By Dale King
Bill Murray found himself in Boca Raton on Friday night. He wasn’t there to bust ghosts or whack moles. And if he were not standing on one of the city’s largest outdoor stages with three other talented performers, he might have been sitting in the sold-out crowd of a Festival of the Arts Boca event, sipping a Heineken and enjoying the vibe.
But Murray, who literally burst onto the showbiz scene in the late 1970s in Saturday Night Live, then embarked on a lengthy movie career that ran a gamut from rude and insolent characters to more mature, philosophical personae, found a new groove last year – presenting poetry and prose readings along with classical music.
The program worked well when launched at Carnegie Hall last October, and played to a multitude of standing ovations at the Mizner Park Amphitheater Friday to begin the finale weekend of the 12th annual festival that brings music, lectures and films to downtown Boca.
Joining Murray on the stage were some impressive musicians: Cellist Jan Vogler, pianist Vanessa Perez and violinist Mira Wang, in a program called New Worlds.
Clearly a new direction for Murray, the effort came about after he and Vogler met during their travels and became friends in New York. Curious about how they could work together, they created a program showcasing the essence of American values through literature and music – including classical pieces, a Murray favorite.
The SNL alum known for outrageous, unplanned behavior and a vast array of ad libs was remarkably controlled. Many of his readings were serious, but as the show moved along and everyone on stage got a bit looser and zanier, Murray slipped into some of his old style.
He displayed his raspy, but adequate singing voice in “It Ain’t Necessarily So,” from Porgy and Bess, aptly accompanied by Wang on violin. With a modicum of push, he hit the high notes – nearly all of them on key.
He came closest to his crazy days in the midst of a West Side Story set. To no one’s surprise, he sang, “I Feel Pretty,” flitting and skipping across the stage as his vocal tones rose to soprano levels. He flapped his arms like a drugged swan, to the delight of the wall-to-wall audience that packed the Mizner Park grounds on a warm, windless evening.
His recitation of “If Grant had been drinking at Appomattox” by James Thurber, was superb, with Murray ably acting the part of a heavily intoxicated U.S. Grant who mistakes Gen. Robert E. Lee – on hand to sign the Civil War surrender – for Robert Browning.
Initially, Murray read from pages set on a music stand, either without accompaniment or with any or all of the musicians playing. At first, readings alternated with musical pieces. Vogler performed the prelude from Bach’s first Cello Suite and all joined Murray as he read from James Fenimore Cooper’s The Deerslayer, describing in vivid detail a forest, lake and mountains that “the hand of man has not deformed.”
Early in the show, applause was loud, but not intense, as if the gallery was waiting for a breakout piece.
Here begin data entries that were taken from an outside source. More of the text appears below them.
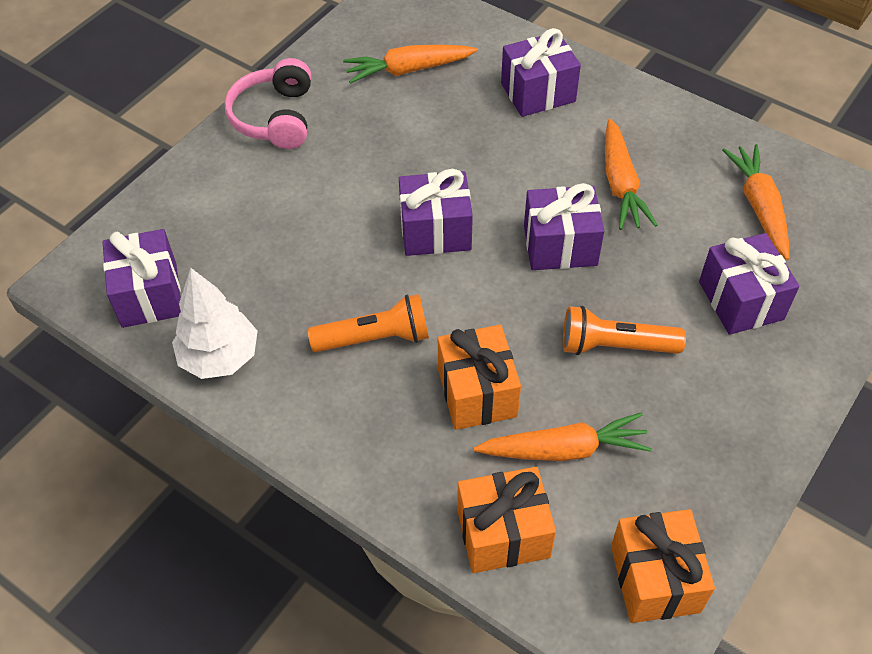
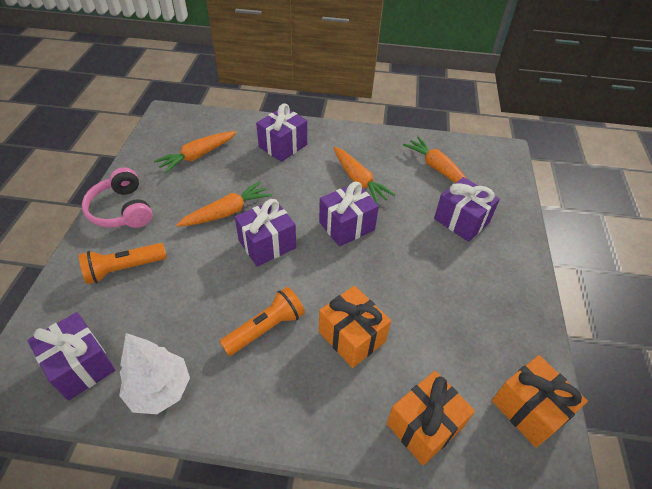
camera: 30 degrees left, 5 degrees down
orange carrot [473,412,652,461] -> orange carrot moved to [176,181,272,227]
orange flashlight [563,306,686,355] -> orange flashlight moved to [79,243,167,284]

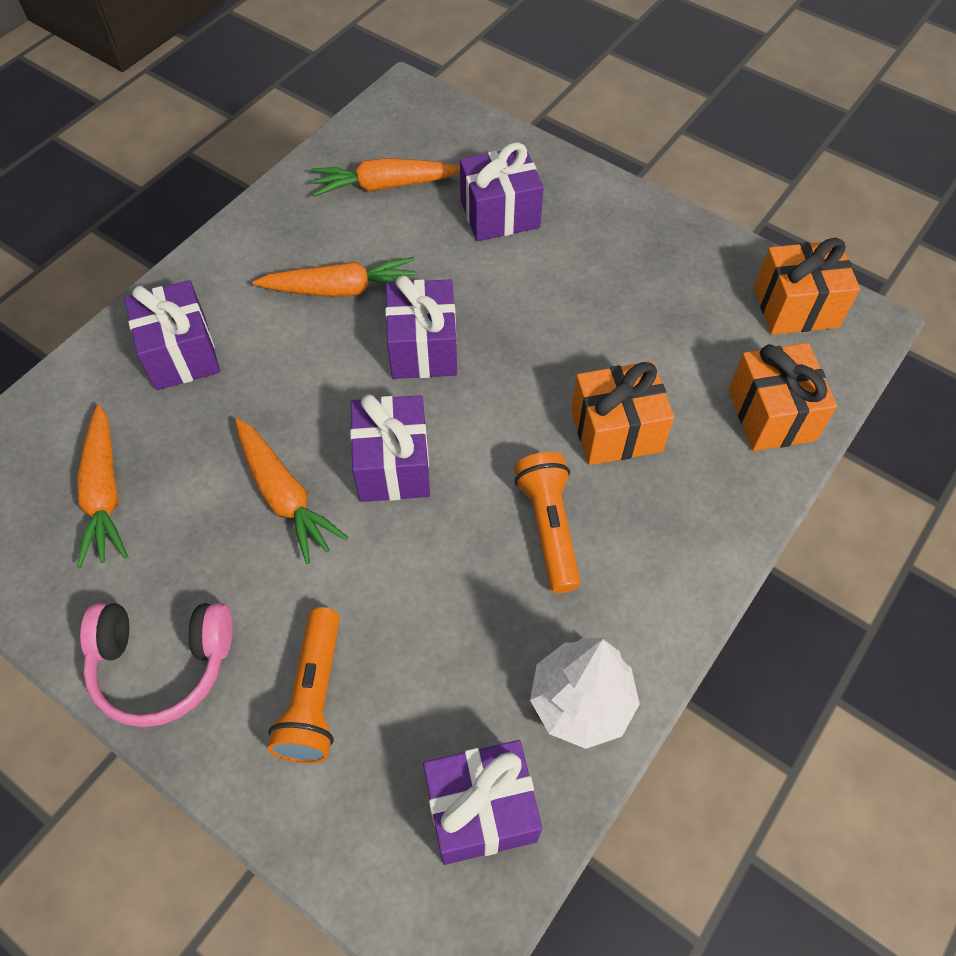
camera: 60 degrees left, 10 degrees up
orange carrot [176,181,272,227] -> orange carrot turned 150 degrees clockwise [235,418,349,564]

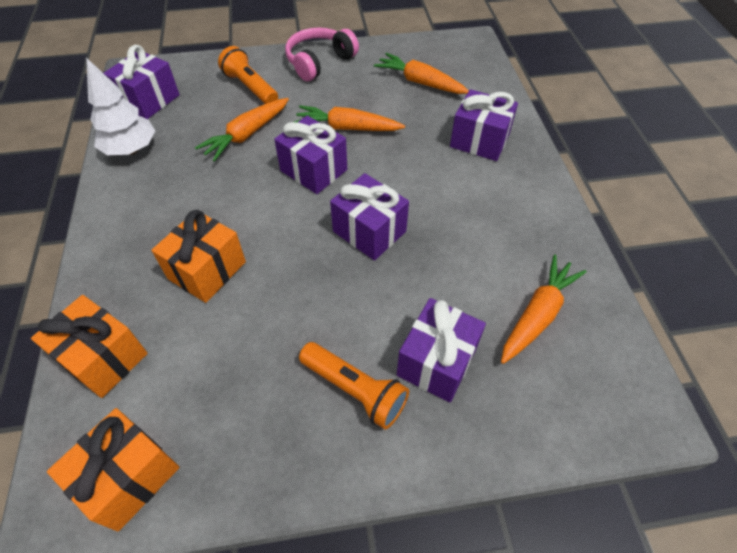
camera: 135 degrees right, 5 degrees down
orange carrot [253,257,415,297] -> orange carrot moved to [195,98,289,162]
orange flashlight [514,452,581,593] -> orange flashlight moved to [299,342,409,430]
It likely came when Murray read an extended portion from Ernest Hemingway’s “With Pascin at the Dome” from A Moveable Feast. He altered his vocal tones for each character, a hint, perhaps, of Murray’s lesser-known work providing voices for animated characters.
Most somber – a story that clearly tugged at the audience’s senses – was his presentation of Billy Collins’ poem “Forgetfulness,” a slowly unfolding story of a man dealing with Alzheimer’s disease.
Also met with sad sighs was the Stephen Foster song “Jeannie with the Light Brown Hair.” Murray prefaced it by saying the song was the composer’s effort to recapture the affections of his wife. He sang it sweet and low, continuing through several rarely heard verses that extended the story.
His reading of a segment from Mark Twain’s Adventures of Huckleberry Finn, bracketed by cello solos of Henry Mancini’s “Moon River,” set the perfect tone for the truly American adventure.
A lengthy finale and multiple encores had the crowd on their feet frequently. “We checked out early – we have no place to go,” admitted Murray, who took advantage of the extra time on stage to sing “Loch Lomond,” then he blew kisses to the audience.
He closed out with a rendition of Marty Robbins’ “El Paso” and “Did you Ever Have a Feeling?” performed in the gravelly voiced style of Jimmie Durante.
As the applause died away, one could only ponder that if Murray & Co. had arrived in Boca Raton exactly one month earlier, on Feb. 2, Groundhog Day, the show could have gone on forever.